13.4 Genre-rubric construct validity. Threat: the per-genre rubrics (§5.1) are pre-specified but not yet externally validated against established literary-craft criteria. Mitigation: rubric calibration pass against expert-rater consensus on genre-canonical exemplars before v1.0 lock-in. Status: required pre-data; not yet shipped.
13.5 Cross-genre writer confound. Threat: writers who work across multiple genres carry their cross-genre experience into each genre cell; their genre-cell observations are not independent across the cells. Mitigation: writer random effects in primary analysis; per-genre stratified analyses repeated on single-genre-only writer subset as sensitivity check; cross-genre writer effects reported separately as exploratory.

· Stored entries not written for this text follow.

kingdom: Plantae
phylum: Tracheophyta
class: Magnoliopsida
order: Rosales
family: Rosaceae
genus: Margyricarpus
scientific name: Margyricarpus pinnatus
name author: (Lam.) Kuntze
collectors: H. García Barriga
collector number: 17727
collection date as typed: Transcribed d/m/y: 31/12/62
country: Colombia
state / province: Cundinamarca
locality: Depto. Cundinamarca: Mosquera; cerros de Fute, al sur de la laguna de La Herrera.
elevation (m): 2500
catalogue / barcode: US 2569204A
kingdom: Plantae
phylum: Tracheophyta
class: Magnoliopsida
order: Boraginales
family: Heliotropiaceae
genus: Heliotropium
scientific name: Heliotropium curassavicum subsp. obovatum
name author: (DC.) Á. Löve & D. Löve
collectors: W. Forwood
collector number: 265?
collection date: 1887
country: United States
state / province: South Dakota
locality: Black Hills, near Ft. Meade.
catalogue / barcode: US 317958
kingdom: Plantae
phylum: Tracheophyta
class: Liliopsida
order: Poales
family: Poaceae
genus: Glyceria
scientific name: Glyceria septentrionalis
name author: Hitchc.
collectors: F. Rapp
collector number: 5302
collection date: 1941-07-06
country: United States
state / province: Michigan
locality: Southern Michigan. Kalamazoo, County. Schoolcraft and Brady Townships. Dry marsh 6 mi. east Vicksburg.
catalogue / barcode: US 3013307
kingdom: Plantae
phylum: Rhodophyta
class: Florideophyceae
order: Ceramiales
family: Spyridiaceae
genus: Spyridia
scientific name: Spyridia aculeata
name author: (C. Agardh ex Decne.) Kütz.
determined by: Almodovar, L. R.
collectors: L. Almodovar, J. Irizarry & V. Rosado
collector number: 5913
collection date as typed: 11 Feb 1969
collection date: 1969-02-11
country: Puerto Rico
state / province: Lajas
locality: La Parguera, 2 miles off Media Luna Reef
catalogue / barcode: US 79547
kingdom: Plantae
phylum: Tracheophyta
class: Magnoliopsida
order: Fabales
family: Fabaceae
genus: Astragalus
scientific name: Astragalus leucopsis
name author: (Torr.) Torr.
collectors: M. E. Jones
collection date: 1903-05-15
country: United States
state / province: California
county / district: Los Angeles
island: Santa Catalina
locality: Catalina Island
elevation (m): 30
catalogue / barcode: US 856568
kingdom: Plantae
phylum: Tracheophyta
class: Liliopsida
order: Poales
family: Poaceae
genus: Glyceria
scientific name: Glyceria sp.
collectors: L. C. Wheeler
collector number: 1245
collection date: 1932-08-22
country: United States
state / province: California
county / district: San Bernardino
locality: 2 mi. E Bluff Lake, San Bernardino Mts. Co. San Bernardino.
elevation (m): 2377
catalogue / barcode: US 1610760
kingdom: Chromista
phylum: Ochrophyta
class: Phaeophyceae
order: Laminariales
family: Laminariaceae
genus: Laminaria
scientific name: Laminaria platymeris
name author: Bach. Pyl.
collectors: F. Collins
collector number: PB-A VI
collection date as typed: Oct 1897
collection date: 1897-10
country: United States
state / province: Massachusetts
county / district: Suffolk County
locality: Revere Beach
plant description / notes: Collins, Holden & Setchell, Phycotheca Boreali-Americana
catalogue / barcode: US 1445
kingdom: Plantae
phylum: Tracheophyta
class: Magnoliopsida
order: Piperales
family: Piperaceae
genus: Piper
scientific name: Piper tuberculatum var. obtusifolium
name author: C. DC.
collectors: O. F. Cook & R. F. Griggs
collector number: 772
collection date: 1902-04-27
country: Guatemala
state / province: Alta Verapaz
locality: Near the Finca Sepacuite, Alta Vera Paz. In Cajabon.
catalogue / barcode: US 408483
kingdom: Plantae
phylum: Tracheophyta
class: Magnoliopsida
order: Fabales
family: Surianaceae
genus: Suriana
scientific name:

13.6 Small-N detection-floor. Same as Paper 5 §12.6. Particularly acute for cross-genre contrasts at minimum N.
13.7 The "performative genre" problem. Threat: writers may declare genre at session start without the session's actual writing matching the declared genre. The framework's commitment to genre context (per Paper 6 §3) depends on accurate genre tagging. Mitigation: periodic blinded expert-rater audit of session-genre concordance; writers whose declared-vs-actual match falls below 0.8 are flagged for review and may be excluded.
14. Deviations and amendments
Same policy as Paper 5 (§13). Coordinate amendments across the paired Paper 5 / Paper 7 preregistrations when changes affect shared analytical infrastructure.
15. OSF upload checklist
- Create OSF project "Penwright Paper 7 — Genre-Specific Effects of AI Writing Systems"
- Upload this markdown as a component
- Link frozen repo commit SHA after first cross-genre pilot-enrollment lock
- Register DOI per institutional policy
- Mirror in the program-level OSF collection alongside Paper 5 preregistration
Companion artifacts in the AHI program: methodology.md (program-wide methodology); penwright-paper-04-measurement.md (Paper 4 — Measurement Framework, the indices used here); penwright-paper-06-learning-loops.md (Paper 6 — loop architecture, intervention types tested in H3); penwright-paper-05-dependency.md (paired Paper 5 preregistration — shares analytical infrastructure); peer-review.md (audience-tier 1 — threats register source). Vision specs at vela/docs/VISION-PENWRIGHT-MEASUREMENT.md and vela/docs/VISION-PENWRIGHT-AUTHORSHIP.md are the load-bearing internal sources.